An aide ushers him into the grey light of a room full of books and pinioned butterflies and the yawning skull of what’s probably an allosaur. Magda waits behind her desk, looking unhappy and somehow coiled. On the desk is an architectural model of a campus of some kind, its centerpiece a sort of huge neoclassical pyramid.

“New project?” he asks.

“Yes. A university, founded in James’s honor.” She touches the pyramid, suddenly tender. “This is his memorial.”

They sit in silence as her aide leaves and when the door finally closes he says, “What happened to Irina?” in the hope his bluntness will shock her into disclosure.

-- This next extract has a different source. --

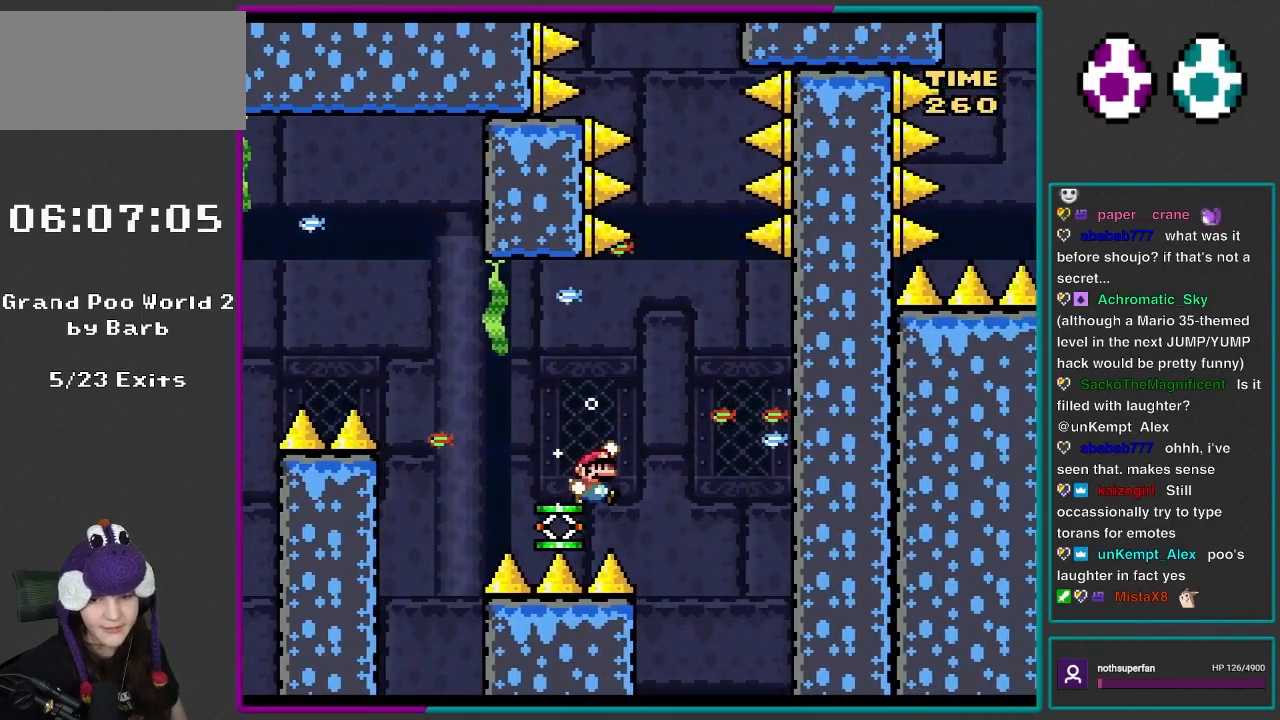
{"buttons": ["B", "Y", "DPAD_LEFT"], "events": [[67, "DPAD_RIGHT", "down"], [467, "DPAD_RIGHT", "up"], [467, "DPAD_UP", "down"], [500, "DPAD_LEFT", "down"], [500, "DPAD_UP", "up"]]}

Magda leans across her desk and her rage is so close to the surface that he expects her to say Irina is dead and he’s welcome to join her, but, speaking carefully, she says, “I honor the feeling that brought you here. You must have expected a cold welcome, but here you are just the same. So that’s why I’m going to tell you what I know about her whereabouts, which is … nothing, and believe me, I’ve looked. I won’t bore you with the details, but we—I—have unusual resources. So now you know, and that’s all I can do for you. Now you should go.” As he rises she says, “Don’t come back,” her voice now hard, and he considers trying to comfort her, but she seems inconsolable, and it’s not his place, so he leaves.

*   *   *

It’s a good year for his company, and money is for spending, so he burns through ten percent of his net worth trying to find her, but learns nothing, is left wondering.